*Instruksi Kerja 1*
Tentukan apakah setiap pernyataan berikut sesuai dengan tulisan tentang parpol Islam dan Ahok. Jawab ya atau tidak, lalu kutip kata-kata penentunya dari tulisan itu. (a) Parpol Islam cenderung diam. (b) Pihak yang paling berkewajiban meluruskan salah kaprah ini adalah DPRD DKI Jakarta. (c) Masyumi disebut sebagai pendahulu parpol Islam.
*Instruksi Kerja 2*
Menurut tulisan tentang parpol Islam dan Ahok, parpol Islam terjebak dalam dilema antara apa saja?
*Instruksi Kerja 3*
Lanjutkan tulisan tentang parpol Islam dan Ahok mulai setelah kalimat terakhirnya.

*Cuplikan Halaman*
:::::
Salah-kaprah ini harus diluruskan. Dan
yang paling berkewajiban adalah parpol Islam. Perkara ketakutan bahwa kebijakan
Ahok tidak akan pro umat Islam, tidak perlu dihembus-hembuskan. Sudah menjadi
khitah para parpol Islam untuk mencegahnya melalui politisi mereka di DPRD DKI
Jakarta.
Nyatanya parpol Islam cenderung
bungkam. Sebagian politisi Islam bahkan berteriak lantang menolak Ahok. Parpol
Islam terjebak dalam dilema, antara ranah hukum dan politik, antara ketaatan
norma hukum dan ketakutan ditinggal basis. Padahal akibat ketidakmampuan
bersikap, salah kaprah ini kian berkembang di benak publik. Inilah salah satu
ahistoris parpol Islam dengan pendahulunya, Masyumi.
:::::
(Gambar halaman dan teks hasil ekstraksi)

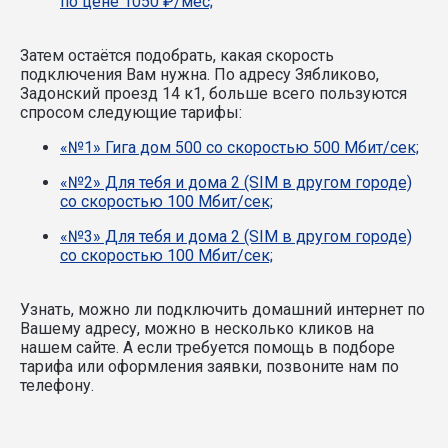
по цене 1050 ₽/мес;
Затем остаётся подобрать, какая скорость
подключения Вам нужна.
По адресу Зябликово,
Задонский проезд 14 к1, больше всего пользуются
спросом следующие тарифы:
«№1» Гига дом 500 со скоростью 500 Мбит/сек;
«№2» Для тебя и дома 2 (SIM в другом городе)
со скоростью 100 Мбит/сек;
«№3» Для тебя и дома 2 (SIM в другом городе)
со скоростью 100 Мбит/сек;
Узнать, можно ли подключить домашний интернет по
Вашему адресу, можно в несколько кликов на
нашем сайте. А если требуется помощь в подборе
тарифа или оформления заявки, позвоните нам по
телефону.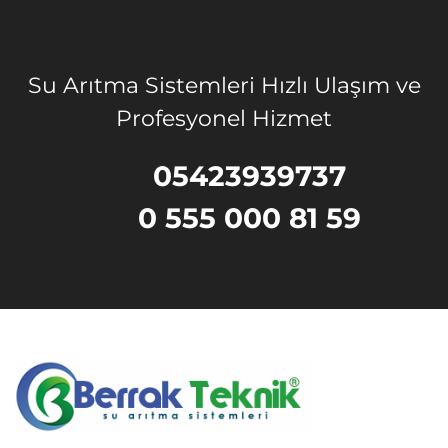
Su Arıtma Sistemleri Hızlı Ulaşım ve
Profesyonel Hizmet
05423939737
0 555 000 81 59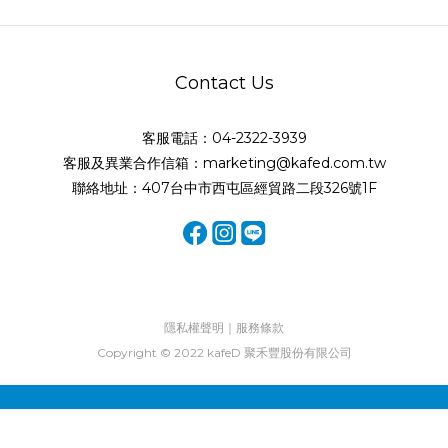
Contact Us
客服電話：04-2322-3939
客服及異業合作信箱：marketing@kafed.com.tw
聯絡地址：407台中市西屯區經貿路二段326號1F
隱私權聲明｜服務條款
Copyright © 2022 kafeD 聚禾豐股份有限公司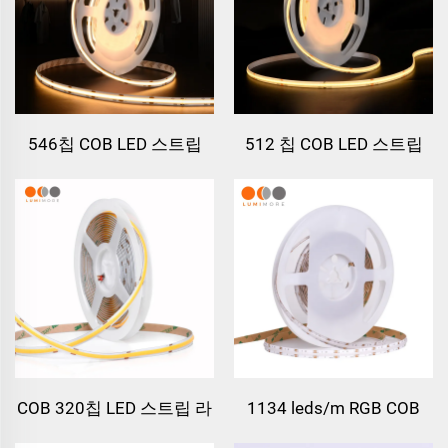
546칩 COB LED 스트립
512 칩 COB LED 스트립
24V
24V
COB 320칩 LED 스트립 라
1134 leds/m RGB COB
이트
LED 스트립 라이트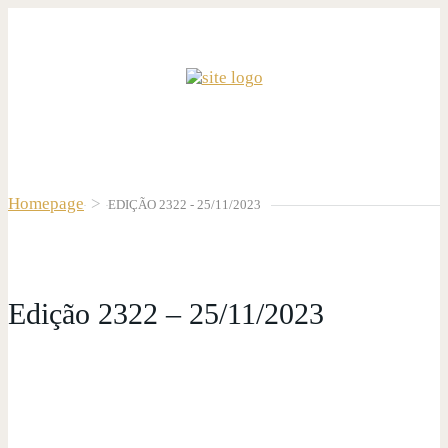
Homepage
>
EDIÇÃO 2322 - 25/11/2023
Edição 2322 – 25/11/2023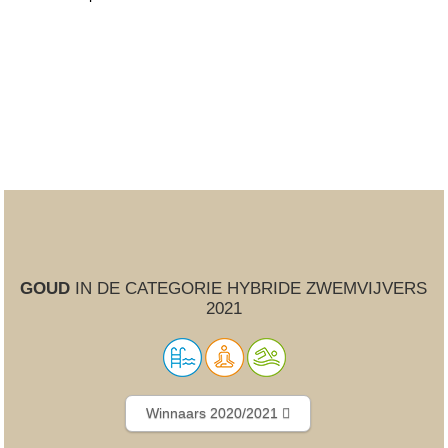
GOUD
IN DE CATEGORIE HYBRIDE ZWEMVIJVERS
2021
Winnaars 2020/2021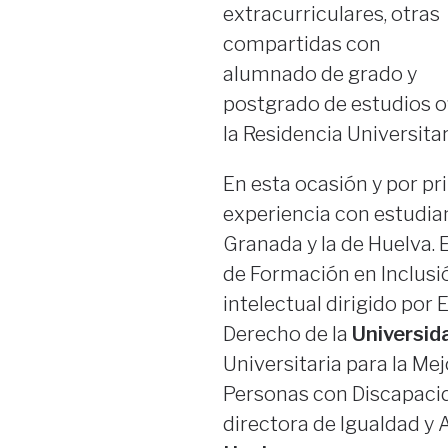
extracurriculares, otras
compartidas con
alumnado de grado y
postgrado de estudios o
la Residencia Universitar
En esta ocasión y por pr
experiencia con estudia
Granada y la de Huelva. 
de Formación en Inclusi
intelectual dirigido por 
Derecho de la
Universid
Universitaria para la Me
Personas con Discapacida
directora de Igualdad y A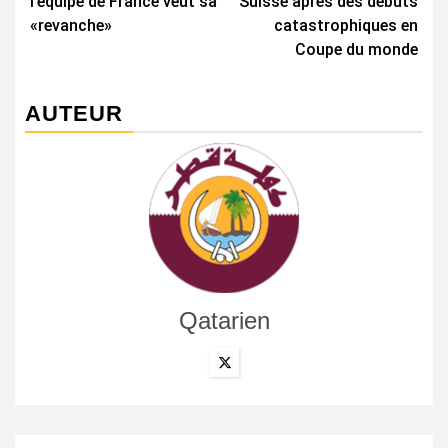
l’équipe de France veut sa
Suisse après des débuts
«revanche»
catastrophiques en
Coupe du monde
AUTEUR
Qatarien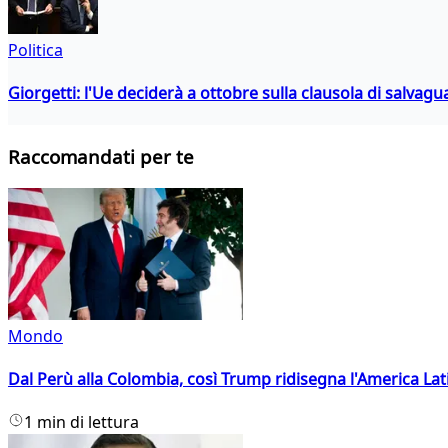
Politica
Giorgetti: l'Ue deciderà a ottobre sulla clausola di salvagu
Raccomandati per te
Mondo
Dal Perù alla Colombia, così Trump ridisegna l'America Lat
1 min di lettura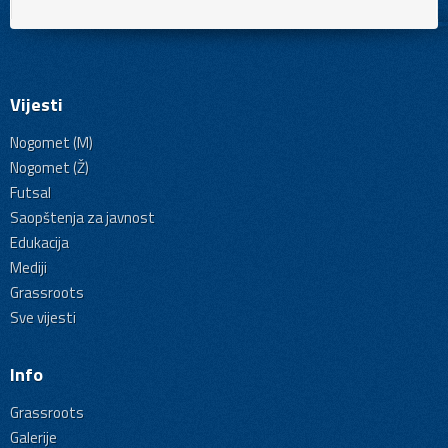
Vijesti
Nogomet (M)
Nogomet (Ž)
Futsal
Saopštenja za javnost
Edukacija
Mediji
Grassroots
Sve vijesti
Info
Grassroots
Galerije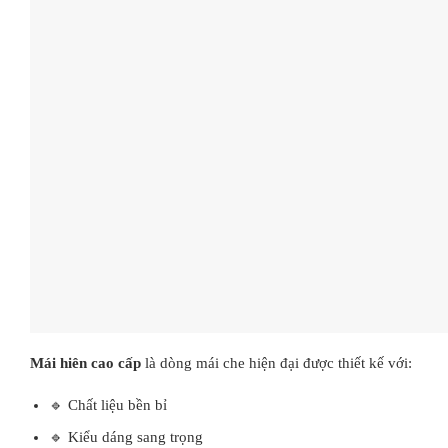
Mái hiên cao cấp
là dòng mái che hiện đại được thiết kế với:
🔹 Chất liệu bền bỉ
🔹 Kiểu dáng sang trọng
:::::
*Hasil Tugas 1*
(a) Ya: "Nyatanya parpol Islam cenderung bungkam."
(b) Tidak: "yang paling berkewajiban adalah parpol Islam"
(c) Ya: "ahistoris parpol Islam dengan pendahulunya, Masyumi."

*Hasil Tugas 2*
Antara ranah hukum dan politik, serta antara ketaatan pada norma hukum dan ketakutan ditinggal basis.

*Hasil Tugas 3*
Lagipula apa yang dipertontonkan
tersebut bisa berujung kontraproduktif dengan masa depan parpol Islam ke depan,
yang kian lama kian inklusif. Belakangan arah langkah parpol Islam bukan lagi
sekadar menjaga basis, tetapi juga mencoba mengambil ceruk suara dari konstituen
parpol nasionalis, bahkan lain agama. Dalam konteks ini, kebungkaman parpol
Islam tentu bisa menjadi bumerang.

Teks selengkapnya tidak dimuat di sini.